──────── Document segment ────────
Classes in Object Oriented Programming are blueprints for creating objects. While everything in object oriented programming is treated as an object, including classes themselves, each object can have objects inside it that can also act as their own object. Each object has a state and behaviour. State defines the type of object it is, and behaviour defines the operations the object can and can not do. Take a literal object for instance, an apple. An apple is a fruit, and can be eaten, fallen from a tree, or get rotten away. Being a fruit is its state and the actions are its behaviour.

Inherited Classes
Now, a fruit can also be treated as an object – say a class in object oriented programming. Fruit also has a state (it’s a class) and its behaviour is similar to the apple, and while apple can define really specific things it can do with regards to the actual fruit, the fruit class can have a very broad or abstract definition of its behaviours. Object oriented classes can have inherited classes, which in this case is exactly the apple is. The apple inherits behaviours from fruit. And since the state of the apple is that it is a fruit, and fruit is a class, apple is also a class in definition.

Abstract Methods
Let’s say that one of the fruits has a behaviour (method in class) to be eaten. While there are different ways a fruit can be eaten, no one can be sure how to eat a fruit without knowing which fruit it is. Hence, it is left literally abstract. Abstract classes have no code within them, they allow the inherited classes to rewrite them. Since we know how to eat an apple, it has actions for its behaviour of being eaten. Abstract classes need to be overridden or the code will not pass, hence abstract classes are defined for the most fundamental of behaviours of a class that have an abstract definition for the class, and a specific definition for the inherited class. In the case of fruit/apple, every fruit needs to have a way of being eaten but no one knows how to eat a “fruit” in general. Although, everyone knows how to eat an apple, this is a perfect place to implement abstract class in fruit (for example beEaten) that the apple and other fruit inherited classes can implement and override to have their own specific way of being eaten.

Virtual Methods
Fruits in general are healthy to eat and doctors constantly remind us to eat fruits. However, it is not safe to eat some fruits or regulate the quantities they are eaten in. There needs to be a way to make it such that we inform the user which specific fruits are unhealthy to eat. But since most fruits are healthy to eat, you don’t want to include a method in every single inherited class to remind the user that the specific fruit is healthy to eat. No, that would come under code repetition for not so useful reasons. This is where virtual methods come in handy. You can include a virtual method in the fruit class that tells the user the fruit is healthy to eat. Virtual methods do not need to be overridden and will display the default behaviour from the original class until overridden. So, let’s say for an inherited class “poisonous almond” can have an overridden method to tell the user it’s poisonous. All the other inherited classes will display that the fruit is healthy to eat. This makes the job infinitely easier especially when it comes to larger programs.
────────
List every section heading in the text above on object oriented classes.
──────── Data under study ────────
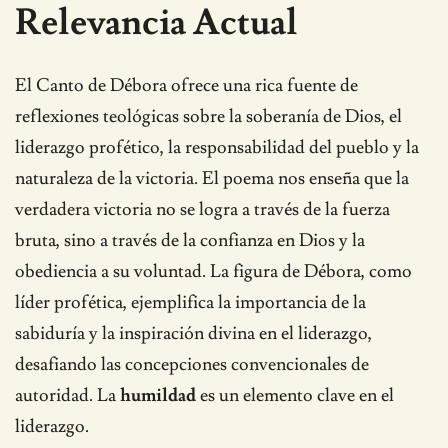
Relevancia Actual
El Canto de Débora ofrece una rica fuente de
reflexiones teológicas sobre la soberanía de Dios, el
liderazgo profético, la responsabilidad del pueblo y la
naturaleza de la victoria. El poema nos enseña que la
verdadera victoria no se logra a través de la fuerza
bruta, sino a través de la confianza en Dios y la
obediencia a su voluntad. La figura de Débora, como
líder profética, ejemplifica la importancia de la
sabiduría y la inspiración divina en el liderazgo,
desafiando las concepciones convencionales de
autoridad. La
humildad
es un elemento clave en el
liderazgo.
────────
● Exercise response
Inherited Classes
Abstract Methods
Virtual Methods